Extrait du texte:
· · · · · · ·

La force, la cohésion et la jeunesse, deux battements de cœur après, la solitude et la détresse.
Le peintre l’avait soumise au jury sous le nom de Camille, le prénom du modèle. Il était tombé amoureux de la jeune fille en la peignant. […] C’est cela qu’il avait peint. Ces paupières battues, ce teint pâle, ce pli au coin de la bouche, ces lèvres légèrement gonflées, tout ce qui donnait cet air de dédaigneuse lassitude à la jeune femme avait été peint au matin de leur première nuit. Elle et lui savaient et ne voyaient que cela. […] Pour eux, il n’y avait d’autre mystère dans ce chef-d’œuvre de quatre jours que la rayonnante puissance d’une passion neuve.
Les jambes étendues sur le canapé, le livre à la main, ses doigts marquant la page dont elle venait d’interrompre la lecture, elle regardait par la fenêtre. Que regardait-elle ? Rien, sans doute, que les paysages intérieurs ranimés par des phrases imprimées.
Ses gestes cherchaient moins l’efficacité qu’un rapport harmonieux aux choses. Elle était vêtue avec élégance et l’on se disait que cette femme de peintre avait appris à son mari l’art des couleurs et des formes. Son intuition du monde, Monet sur bien des points, la devait à Camille.
À trente ans, ils goûtaient, dans sa jeunesse, le plaisir d’une nostalgie commune que le souvenir de Frédéric veinait de tristesse.
Le jour entrait dans la maison et le jardin dans ses yeux.
Monet n’avait de richesse qu’un talent moqué et la beauté de sa femme.

· · · · · · ·

Extraits des items:
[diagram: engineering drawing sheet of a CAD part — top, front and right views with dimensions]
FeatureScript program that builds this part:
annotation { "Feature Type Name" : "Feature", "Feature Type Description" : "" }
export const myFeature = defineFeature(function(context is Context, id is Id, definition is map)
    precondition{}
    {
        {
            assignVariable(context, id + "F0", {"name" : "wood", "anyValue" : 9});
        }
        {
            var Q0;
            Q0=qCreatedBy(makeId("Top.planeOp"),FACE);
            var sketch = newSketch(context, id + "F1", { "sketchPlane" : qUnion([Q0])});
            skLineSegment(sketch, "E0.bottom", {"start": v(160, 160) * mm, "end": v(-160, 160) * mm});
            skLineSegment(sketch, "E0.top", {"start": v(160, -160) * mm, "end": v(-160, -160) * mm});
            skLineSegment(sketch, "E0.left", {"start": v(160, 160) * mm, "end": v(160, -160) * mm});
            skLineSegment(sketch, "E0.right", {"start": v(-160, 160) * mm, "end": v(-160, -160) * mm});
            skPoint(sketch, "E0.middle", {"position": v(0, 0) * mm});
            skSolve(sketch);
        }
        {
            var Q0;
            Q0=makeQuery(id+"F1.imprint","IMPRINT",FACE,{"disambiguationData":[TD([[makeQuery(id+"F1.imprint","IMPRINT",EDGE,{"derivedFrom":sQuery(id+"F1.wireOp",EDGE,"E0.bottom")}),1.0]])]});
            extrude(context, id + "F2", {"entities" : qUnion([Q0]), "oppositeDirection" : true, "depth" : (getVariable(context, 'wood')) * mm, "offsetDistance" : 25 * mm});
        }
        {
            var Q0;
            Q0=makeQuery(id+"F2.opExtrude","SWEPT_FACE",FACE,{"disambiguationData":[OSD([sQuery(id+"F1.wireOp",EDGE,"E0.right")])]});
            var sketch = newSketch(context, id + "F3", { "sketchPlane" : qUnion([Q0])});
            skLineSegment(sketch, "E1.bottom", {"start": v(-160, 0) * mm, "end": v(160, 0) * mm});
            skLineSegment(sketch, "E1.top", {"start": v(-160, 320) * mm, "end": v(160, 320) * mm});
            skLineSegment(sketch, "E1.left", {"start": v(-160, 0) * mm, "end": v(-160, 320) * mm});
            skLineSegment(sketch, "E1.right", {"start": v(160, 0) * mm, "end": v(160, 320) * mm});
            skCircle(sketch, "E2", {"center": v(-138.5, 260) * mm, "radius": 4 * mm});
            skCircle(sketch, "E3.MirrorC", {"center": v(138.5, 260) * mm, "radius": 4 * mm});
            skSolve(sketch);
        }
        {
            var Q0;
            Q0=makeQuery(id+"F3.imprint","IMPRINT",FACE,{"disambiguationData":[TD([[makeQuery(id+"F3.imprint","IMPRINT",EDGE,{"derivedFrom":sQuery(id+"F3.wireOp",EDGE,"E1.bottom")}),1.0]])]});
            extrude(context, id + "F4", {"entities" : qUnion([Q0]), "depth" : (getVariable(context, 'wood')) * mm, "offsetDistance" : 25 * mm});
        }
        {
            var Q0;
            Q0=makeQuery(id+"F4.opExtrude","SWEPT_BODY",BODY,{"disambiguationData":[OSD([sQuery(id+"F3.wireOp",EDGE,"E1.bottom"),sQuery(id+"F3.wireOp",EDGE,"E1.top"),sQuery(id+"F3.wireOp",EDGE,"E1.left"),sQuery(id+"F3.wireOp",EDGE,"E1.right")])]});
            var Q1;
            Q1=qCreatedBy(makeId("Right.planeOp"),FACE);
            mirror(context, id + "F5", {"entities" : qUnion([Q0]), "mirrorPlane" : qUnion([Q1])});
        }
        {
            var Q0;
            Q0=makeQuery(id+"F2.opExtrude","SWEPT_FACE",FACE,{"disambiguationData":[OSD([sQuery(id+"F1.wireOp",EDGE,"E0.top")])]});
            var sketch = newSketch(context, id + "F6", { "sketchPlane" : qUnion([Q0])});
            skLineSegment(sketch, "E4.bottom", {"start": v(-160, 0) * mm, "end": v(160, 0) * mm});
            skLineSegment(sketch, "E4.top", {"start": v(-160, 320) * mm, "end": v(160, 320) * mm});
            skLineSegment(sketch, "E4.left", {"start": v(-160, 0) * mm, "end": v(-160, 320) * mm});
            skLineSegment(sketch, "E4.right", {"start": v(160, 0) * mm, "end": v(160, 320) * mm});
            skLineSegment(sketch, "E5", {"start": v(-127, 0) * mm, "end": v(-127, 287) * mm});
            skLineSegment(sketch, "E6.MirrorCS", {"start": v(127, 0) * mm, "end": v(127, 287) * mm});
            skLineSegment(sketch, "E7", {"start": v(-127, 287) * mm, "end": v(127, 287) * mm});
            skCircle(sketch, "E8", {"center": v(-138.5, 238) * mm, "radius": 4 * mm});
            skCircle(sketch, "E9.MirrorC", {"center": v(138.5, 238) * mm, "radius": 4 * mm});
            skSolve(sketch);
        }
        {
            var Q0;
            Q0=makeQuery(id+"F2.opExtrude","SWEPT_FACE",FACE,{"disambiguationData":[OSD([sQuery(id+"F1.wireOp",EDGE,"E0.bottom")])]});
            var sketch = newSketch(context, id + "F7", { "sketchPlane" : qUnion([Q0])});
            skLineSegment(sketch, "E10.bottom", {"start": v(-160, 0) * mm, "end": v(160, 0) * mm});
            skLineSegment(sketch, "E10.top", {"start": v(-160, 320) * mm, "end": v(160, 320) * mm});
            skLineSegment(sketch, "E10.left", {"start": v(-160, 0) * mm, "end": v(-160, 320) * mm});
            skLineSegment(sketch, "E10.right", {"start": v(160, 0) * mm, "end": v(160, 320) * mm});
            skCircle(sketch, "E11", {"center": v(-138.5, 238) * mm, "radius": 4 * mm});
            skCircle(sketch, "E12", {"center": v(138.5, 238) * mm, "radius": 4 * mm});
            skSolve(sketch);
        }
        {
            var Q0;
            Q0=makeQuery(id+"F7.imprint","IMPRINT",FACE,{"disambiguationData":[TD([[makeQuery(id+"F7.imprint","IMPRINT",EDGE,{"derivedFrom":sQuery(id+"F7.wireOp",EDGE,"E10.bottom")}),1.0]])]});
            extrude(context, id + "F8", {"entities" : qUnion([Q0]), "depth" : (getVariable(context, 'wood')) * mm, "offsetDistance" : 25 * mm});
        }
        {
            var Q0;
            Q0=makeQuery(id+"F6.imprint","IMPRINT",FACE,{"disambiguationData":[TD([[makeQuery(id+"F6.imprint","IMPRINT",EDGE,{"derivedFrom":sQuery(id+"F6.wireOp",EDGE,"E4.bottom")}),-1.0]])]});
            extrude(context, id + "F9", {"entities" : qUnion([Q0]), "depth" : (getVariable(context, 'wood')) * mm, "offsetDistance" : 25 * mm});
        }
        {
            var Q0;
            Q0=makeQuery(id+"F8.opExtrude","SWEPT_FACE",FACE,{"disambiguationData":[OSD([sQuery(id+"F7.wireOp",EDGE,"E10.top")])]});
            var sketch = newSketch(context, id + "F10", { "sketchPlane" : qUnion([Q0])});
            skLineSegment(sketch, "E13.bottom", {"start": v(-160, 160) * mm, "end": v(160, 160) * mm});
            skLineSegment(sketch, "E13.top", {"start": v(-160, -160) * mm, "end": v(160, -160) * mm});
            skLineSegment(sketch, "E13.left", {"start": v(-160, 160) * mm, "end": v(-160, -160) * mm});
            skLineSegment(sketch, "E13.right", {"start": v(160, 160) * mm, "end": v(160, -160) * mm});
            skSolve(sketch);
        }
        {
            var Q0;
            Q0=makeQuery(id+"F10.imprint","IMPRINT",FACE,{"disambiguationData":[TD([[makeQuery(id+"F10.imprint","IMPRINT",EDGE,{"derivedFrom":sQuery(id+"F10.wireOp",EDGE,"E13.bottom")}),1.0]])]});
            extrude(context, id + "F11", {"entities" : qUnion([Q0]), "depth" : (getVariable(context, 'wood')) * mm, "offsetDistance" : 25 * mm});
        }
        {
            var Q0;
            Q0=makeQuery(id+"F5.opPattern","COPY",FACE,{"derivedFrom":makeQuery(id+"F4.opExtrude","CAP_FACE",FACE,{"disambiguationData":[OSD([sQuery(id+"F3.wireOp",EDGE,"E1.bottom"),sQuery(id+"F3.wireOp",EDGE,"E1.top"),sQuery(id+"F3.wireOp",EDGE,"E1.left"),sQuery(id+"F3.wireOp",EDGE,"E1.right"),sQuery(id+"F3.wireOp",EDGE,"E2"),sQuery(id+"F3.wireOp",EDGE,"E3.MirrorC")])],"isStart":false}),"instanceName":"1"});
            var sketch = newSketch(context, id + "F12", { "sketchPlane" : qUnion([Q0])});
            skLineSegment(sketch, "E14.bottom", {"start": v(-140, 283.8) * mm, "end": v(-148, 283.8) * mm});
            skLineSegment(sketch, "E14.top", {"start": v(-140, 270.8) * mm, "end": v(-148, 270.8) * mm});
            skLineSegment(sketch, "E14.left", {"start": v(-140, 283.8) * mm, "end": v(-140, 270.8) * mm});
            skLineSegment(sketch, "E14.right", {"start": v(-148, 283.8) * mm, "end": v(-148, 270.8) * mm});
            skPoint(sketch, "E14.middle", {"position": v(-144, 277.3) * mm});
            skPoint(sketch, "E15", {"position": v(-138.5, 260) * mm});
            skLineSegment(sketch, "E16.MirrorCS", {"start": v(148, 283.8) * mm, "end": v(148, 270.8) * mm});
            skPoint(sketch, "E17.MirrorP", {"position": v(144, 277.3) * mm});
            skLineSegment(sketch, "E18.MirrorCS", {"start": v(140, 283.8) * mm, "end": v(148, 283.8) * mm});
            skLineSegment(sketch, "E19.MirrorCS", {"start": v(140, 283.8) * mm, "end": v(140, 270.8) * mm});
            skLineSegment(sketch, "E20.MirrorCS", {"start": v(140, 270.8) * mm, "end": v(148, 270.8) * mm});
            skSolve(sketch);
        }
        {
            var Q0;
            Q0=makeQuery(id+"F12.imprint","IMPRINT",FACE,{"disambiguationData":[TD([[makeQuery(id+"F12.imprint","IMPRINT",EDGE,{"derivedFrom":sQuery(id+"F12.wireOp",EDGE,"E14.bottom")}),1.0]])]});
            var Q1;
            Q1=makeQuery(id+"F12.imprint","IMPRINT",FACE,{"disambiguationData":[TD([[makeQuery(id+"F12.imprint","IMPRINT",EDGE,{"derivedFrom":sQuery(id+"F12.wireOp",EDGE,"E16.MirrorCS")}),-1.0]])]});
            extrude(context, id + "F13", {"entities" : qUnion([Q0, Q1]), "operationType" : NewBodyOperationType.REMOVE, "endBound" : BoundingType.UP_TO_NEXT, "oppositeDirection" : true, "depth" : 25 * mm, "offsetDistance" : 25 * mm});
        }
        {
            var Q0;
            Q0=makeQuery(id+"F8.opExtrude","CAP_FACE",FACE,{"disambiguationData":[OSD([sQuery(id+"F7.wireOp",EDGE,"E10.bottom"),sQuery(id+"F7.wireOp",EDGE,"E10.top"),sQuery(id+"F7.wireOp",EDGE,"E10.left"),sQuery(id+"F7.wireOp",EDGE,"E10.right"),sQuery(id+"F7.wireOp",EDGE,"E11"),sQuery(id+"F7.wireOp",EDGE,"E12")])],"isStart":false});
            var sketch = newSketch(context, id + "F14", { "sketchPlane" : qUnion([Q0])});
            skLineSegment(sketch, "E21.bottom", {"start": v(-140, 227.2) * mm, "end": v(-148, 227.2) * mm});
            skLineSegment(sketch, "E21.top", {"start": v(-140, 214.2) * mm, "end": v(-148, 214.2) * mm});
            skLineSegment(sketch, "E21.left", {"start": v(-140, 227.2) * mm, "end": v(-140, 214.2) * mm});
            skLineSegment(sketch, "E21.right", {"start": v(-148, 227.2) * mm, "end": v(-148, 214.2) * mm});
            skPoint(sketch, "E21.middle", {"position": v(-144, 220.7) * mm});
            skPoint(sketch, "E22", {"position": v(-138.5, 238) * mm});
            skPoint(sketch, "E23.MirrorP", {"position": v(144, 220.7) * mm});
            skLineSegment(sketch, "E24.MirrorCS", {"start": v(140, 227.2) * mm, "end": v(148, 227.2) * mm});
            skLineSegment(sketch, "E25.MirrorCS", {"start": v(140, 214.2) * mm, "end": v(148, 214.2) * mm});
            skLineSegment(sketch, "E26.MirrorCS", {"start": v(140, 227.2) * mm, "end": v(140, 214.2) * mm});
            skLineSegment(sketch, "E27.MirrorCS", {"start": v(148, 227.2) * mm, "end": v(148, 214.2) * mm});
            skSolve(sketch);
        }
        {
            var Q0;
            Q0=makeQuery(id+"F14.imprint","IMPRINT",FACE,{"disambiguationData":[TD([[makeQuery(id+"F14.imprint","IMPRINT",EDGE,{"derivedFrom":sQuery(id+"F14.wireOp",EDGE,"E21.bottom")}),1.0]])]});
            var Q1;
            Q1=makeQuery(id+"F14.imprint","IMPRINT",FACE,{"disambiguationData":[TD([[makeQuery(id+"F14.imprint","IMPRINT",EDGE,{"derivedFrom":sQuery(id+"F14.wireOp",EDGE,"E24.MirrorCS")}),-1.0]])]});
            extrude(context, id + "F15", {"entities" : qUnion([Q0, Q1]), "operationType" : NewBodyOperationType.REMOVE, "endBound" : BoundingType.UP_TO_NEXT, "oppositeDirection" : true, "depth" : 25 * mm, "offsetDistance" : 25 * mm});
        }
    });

· · · · · · ·

Énoncé du problème:
Répondez à ces questions d'après l'extrait du texte :
1. Sous quel nom le peintre avait-il soumis sa toile au jury ?
2. Que tenait la jeune femme à la main, les jambes étendues sur le canapé ?
3. Quelle était la seule richesse de Monet ?

Résultat de l'exercice:
1. Sous le nom de Camille, le prénom du modèle.
2. Un livre, ses doigts marquant la page dont elle venait d'interrompre la lecture.
3. Un talent moqué et la beauté de sa femme.